It was April 18.
I woke up from a nap to my mom standing alongside my bed. I groggily opened my eyes and turned toward her as a single tear rolled down her cheek. I immediately sat up.
Then she broke the news: My great grandmother had died from COVID-19.
Every inch of my body seethed with emotions out of empathy for my mom. She had a special bond with my great grandma, Grey.
I was already struggling with my mental health after my anxiety disorder had relapsed in November 2019, and when I heard Grey had passed, my depression worsened.
A few days later, my family announced there would be a small funeral for her. It was crucial to limit the number of attendees because of the pandemic.
Even so, I was terrified to sit in a crowded car, fearful I would get sick with the same virus that killed my great-grandmother.
My hypochondria was so debilitating that I did not attend the funeral. I couldn’t overcome my anxiety and say my goodbyes. I knew I’d regret that decision.
I stared out my bedroom window while the rest of my family was at her funeral and couldn’t help but remember our time together. I looked back on sunny afternoons when she would take me to get an ice cream sundae at Friendly’s.
She would always crack jokes and make people laugh. Her vibrant smile brought joy to everyone around her, especially me.

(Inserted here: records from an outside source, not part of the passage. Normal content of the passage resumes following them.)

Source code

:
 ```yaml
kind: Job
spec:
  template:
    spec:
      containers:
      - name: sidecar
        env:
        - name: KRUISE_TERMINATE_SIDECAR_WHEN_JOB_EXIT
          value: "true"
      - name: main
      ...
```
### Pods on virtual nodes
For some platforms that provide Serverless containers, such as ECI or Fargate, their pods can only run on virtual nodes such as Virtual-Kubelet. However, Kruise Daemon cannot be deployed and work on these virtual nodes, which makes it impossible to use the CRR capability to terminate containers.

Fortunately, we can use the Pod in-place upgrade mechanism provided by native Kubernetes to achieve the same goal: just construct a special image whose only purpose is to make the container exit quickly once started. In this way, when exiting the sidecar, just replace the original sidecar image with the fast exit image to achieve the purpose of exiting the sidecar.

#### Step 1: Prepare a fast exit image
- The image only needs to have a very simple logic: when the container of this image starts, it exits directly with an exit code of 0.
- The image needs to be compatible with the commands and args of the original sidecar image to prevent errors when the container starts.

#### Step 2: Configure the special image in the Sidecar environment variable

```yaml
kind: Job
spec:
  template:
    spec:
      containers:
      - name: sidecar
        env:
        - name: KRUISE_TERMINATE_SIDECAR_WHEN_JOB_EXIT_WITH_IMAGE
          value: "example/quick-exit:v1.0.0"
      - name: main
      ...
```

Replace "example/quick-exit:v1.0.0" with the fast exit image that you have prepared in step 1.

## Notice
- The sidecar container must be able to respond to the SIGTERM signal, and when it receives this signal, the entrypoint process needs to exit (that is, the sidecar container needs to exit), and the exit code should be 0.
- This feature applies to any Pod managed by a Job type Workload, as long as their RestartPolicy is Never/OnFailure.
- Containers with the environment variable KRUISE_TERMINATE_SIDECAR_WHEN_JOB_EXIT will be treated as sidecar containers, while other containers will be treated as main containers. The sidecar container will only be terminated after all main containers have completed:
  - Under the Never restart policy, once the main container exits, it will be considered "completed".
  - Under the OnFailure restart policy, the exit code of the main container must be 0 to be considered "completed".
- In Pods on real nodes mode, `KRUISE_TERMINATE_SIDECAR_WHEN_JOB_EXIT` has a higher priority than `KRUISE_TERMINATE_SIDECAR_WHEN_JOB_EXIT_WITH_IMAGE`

What frustrated me was her death may have been avoided if the United States responded more proactively to the COVID-19 pandemic.
In March, Bucks County, where I live, reported its first confirmed case of COVID-19. I had no idea that I would be spending the next three months locked in my house or that it would be the reason I would lose my great-grandmother one month later.
Although U.S. President Donald Trump had been informed in almost a dozen briefings in January that the virus would become a global threat, he waited until March to announce a state of emergency, the Guardian reported.
If Trump had followed the advice of public health experts and closed down the country earlier, maybe Grey would still be here.
I blamed Trump for downplaying the virus, and he soon faced the consequences of not wearing a mask when he tested positive for COVID-19 on Oct. 1.
I thought he would finally be a proponent of mask-wearing now that he had it, but his response was the opposite of what I expected.
As I was scrolling through social media, I saw a trending video of him and watched it.
“Don’t let it dominate you. Don’t be afraid of it,” he said. “Two days ago, I felt great, like better than I have in a long time.”
My heart dropped into my stomach. The words that formulated from Trump’s mouth made me want to scream in exasperation.
I couldn’t listen any longer.
When Grey had been diagnosed with COVID-19 in her nursing home facility, she wasn’t taken to the hospital. She wasn’t given a chance to recover.
Meanwhile, Trump received the best medical care in the country. Part of the reason Grey may have been left to die was because she was 99 years old, but it was unfair that the doctors did not try to save her life.
Grey’s life was just as valuable as Trump’s. She was worth the world to me and countless others in my family.
COVID-19 has dominated my life. I wonder how many more people will have to lose a loved one from COVID-19 before Trump takes the virus seriously.